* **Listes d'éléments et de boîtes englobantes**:
··········

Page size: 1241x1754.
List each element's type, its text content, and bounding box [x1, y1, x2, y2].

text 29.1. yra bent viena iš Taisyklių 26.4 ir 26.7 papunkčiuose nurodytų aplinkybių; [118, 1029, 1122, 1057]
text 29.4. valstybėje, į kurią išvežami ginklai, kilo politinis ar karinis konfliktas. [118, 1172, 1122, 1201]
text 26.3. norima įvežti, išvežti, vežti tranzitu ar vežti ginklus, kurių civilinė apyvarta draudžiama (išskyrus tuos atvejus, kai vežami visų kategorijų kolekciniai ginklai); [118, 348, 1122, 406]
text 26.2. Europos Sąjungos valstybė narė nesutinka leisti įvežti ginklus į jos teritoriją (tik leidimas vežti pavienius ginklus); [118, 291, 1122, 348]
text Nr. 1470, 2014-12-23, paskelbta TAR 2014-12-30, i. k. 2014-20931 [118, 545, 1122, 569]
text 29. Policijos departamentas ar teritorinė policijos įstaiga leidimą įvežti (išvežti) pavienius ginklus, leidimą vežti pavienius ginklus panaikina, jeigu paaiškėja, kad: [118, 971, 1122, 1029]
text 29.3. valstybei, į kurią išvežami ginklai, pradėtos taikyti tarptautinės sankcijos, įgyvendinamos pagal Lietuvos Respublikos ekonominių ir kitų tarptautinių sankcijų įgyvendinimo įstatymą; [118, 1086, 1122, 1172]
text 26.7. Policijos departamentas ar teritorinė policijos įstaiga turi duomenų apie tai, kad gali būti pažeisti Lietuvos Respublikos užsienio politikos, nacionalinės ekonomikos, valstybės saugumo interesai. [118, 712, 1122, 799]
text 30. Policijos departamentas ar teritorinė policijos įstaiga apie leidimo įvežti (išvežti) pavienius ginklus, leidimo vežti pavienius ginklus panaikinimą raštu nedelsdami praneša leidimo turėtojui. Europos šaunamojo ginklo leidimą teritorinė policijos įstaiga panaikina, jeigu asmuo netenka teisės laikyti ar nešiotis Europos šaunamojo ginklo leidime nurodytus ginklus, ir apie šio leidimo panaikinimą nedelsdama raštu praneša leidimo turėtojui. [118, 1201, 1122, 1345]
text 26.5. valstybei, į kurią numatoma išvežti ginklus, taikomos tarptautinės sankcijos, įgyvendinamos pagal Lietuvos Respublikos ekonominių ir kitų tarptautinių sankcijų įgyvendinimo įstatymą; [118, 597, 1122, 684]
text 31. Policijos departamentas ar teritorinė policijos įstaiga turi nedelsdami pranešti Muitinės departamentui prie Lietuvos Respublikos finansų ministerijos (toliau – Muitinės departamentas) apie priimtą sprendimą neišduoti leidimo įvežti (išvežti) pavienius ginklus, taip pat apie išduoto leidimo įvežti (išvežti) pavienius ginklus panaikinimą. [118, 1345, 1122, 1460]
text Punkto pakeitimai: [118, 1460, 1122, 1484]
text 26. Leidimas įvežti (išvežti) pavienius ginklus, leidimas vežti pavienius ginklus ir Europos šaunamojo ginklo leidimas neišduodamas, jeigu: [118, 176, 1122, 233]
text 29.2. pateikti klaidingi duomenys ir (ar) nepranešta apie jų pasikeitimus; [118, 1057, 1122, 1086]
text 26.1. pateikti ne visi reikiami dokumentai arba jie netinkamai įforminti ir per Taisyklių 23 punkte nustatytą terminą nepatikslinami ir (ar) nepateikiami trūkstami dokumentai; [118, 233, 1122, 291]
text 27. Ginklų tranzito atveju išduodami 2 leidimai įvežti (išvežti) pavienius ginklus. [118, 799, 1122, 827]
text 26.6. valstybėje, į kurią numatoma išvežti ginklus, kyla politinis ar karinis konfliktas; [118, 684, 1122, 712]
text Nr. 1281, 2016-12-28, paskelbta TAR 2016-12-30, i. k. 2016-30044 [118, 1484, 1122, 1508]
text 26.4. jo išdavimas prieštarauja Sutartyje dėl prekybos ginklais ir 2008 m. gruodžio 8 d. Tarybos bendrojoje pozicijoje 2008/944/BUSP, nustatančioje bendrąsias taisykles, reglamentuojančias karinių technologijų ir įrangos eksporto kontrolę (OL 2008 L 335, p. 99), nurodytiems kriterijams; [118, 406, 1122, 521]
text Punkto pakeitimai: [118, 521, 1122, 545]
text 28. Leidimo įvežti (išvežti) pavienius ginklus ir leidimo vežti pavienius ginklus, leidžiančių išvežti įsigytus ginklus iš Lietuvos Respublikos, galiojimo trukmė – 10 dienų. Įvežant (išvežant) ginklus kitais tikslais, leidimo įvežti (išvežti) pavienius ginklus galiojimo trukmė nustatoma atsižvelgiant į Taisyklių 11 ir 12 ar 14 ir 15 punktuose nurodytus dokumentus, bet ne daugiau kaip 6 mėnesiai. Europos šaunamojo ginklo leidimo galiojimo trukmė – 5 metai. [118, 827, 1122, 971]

··········

* **Énoncé de la tâche**: Renvoyez à l'identique les lignes ci-dessus, pour l'ensemble des items.

* **Résultat attendu**:
Page size: 1241x1754.
List each element's type, its text content, and bounding box [x1, y1, x2, y2].

text 29.1. yra bent viena iš Taisyklių 26.4 ir 26.7 papunkčiuose nurodytų aplinkybių; [118, 1029, 1122, 1057]
text 29.4. valstybėje, į kurią išvežami ginklai, kilo politinis ar karinis konfliktas. [118, 1172, 1122, 1201]
text 26.3. norima įvežti, išvežti, vežti tranzitu ar vežti ginklus, kurių civilinė apyvarta draudžiama (išskyrus tuos atvejus, kai vežami visų kategorijų kolekciniai ginklai); [118, 348, 1122, 406]
text 26.2. Europos Sąjungos valstybė narė nesutinka leisti įvežti ginklus į jos teritoriją (tik leidimas vežti pavienius ginklus); [118, 291, 1122, 348]
text Nr. 1470, 2014-12-23, paskelbta TAR 2014-12-30, i. k. 2014-20931 [118, 545, 1122, 569]
text 29. Policijos departamentas ar teritorinė policijos įstaiga leidimą įvežti (išvežti) pavienius ginklus, leidimą vežti pavienius ginklus panaikina, jeigu paaiškėja, kad: [118, 971, 1122, 1029]
text 29.3. valstybei, į kurią išvežami ginklai, pradėtos taikyti tarptautinės sankcijos, įgyvendinamos pagal Lietuvos Respublikos ekonominių ir kitų tarptautinių sankcijų įgyvendinimo įstatymą; [118, 1086, 1122, 1172]
text 26.7. Policijos departamentas ar teritorinė policijos įstaiga turi duomenų apie tai, kad gali būti pažeisti Lietuvos Respublikos užsienio politikos, nacionalinės ekonomikos, valstybės saugumo interesai. [118, 712, 1122, 799]
text 30. Policijos departamentas ar teritorinė policijos įstaiga apie leidimo įvežti (išvežti) pavienius ginklus, leidimo vežti pavienius ginklus panaikinimą raštu nedelsdami praneša leidimo turėtojui. Europos šaunamojo ginklo leidimą teritorinė policijos įstaiga panaikina, jeigu asmuo netenka teisės laikyti ar nešiotis Europos šaunamojo ginklo leidime nurodytus ginklus, ir apie šio leidimo panaikinimą nedelsdama raštu praneša leidimo turėtojui. [118, 1201, 1122, 1345]
text 26.5. valstybei, į kurią numatoma išvežti ginklus, taikomos tarptautinės sankcijos, įgyvendinamos pagal Lietuvos Respublikos ekonominių ir kitų tarptautinių sankcijų įgyvendinimo įstatymą; [118, 597, 1122, 684]
text 31. Policijos departamentas ar teritorinė policijos įstaiga turi nedelsdami pranešti Muitinės departamentui prie Lietuvos Respublikos finansų ministerijos (toliau – Muitinės departamentas) apie priimtą sprendimą neišduoti leidimo įvežti (išvežti) pavienius ginklus, taip pat apie išduoto leidimo įvežti (išvežti) pavienius ginklus panaikinimą. [118, 1345, 1122, 1460]
text Punkto pakeitimai: [118, 1460, 1122, 1484]
text 26. Leidimas įvežti (išvežti) pavienius ginklus, leidimas vežti pavienius ginklus ir Europos šaunamojo ginklo leidimas neišduodamas, jeigu: [118, 176, 1122, 233]
text 29.2. pateikti klaidingi duomenys ir (ar) nepranešta apie jų pasikeitimus; [118, 1057, 1122, 1086]
text 26.1. pateikti ne visi reikiami dokumentai arba jie netinkamai įforminti ir per Taisyklių 23 punkte nustatytą terminą nepatikslinami ir (ar) nepateikiami trūkstami dokumentai; [118, 233, 1122, 291]
text 27. Ginklų tranzito atveju išduodami 2 leidimai įvežti (išvežti) pavienius ginklus. [118, 799, 1122, 827]
text 26.6. valstybėje, į kurią numatoma išvežti ginklus, kyla politinis ar karinis konfliktas; [118, 684, 1122, 712]
text Nr. 1281, 2016-12-28, paskelbta TAR 2016-12-30, i. k. 2016-30044 [118, 1484, 1122, 1508]
text 26.4. jo išdavimas prieštarauja Sutartyje dėl prekybos ginklais ir 2008 m. gruodžio 8 d. Tarybos bendrojoje pozicijoje 2008/944/BUSP, nustatančioje bendrąsias taisykles, reglamentuojančias karinių technologijų ir įrangos eksporto kontrolę (OL 2008 L 335, p. 99), nurodytiems kriterijams; [118, 406, 1122, 521]
text Punkto pakeitimai: [118, 521, 1122, 545]
text 28. Leidimo įvežti (išvežti) pavienius ginklus ir leidimo vežti pavienius ginklus, leidžiančių išvežti įsigytus ginklus iš Lietuvos Respublikos, galiojimo trukmė – 10 dienų. Įvežant (išvežant) ginklus kitais tikslais, leidimo įvežti (išvežti) pavienius ginklus galiojimo trukmė nustatoma atsižvelgiant į Taisyklių 11 ir 12 ar 14 ir 15 punktuose nurodytus dokumentus, bet ne daugiau kaip 6 mėnesiai. Europos šaunamojo ginklo leidimo galiojimo trukmė – 5 metai. [118, 827, 1122, 971]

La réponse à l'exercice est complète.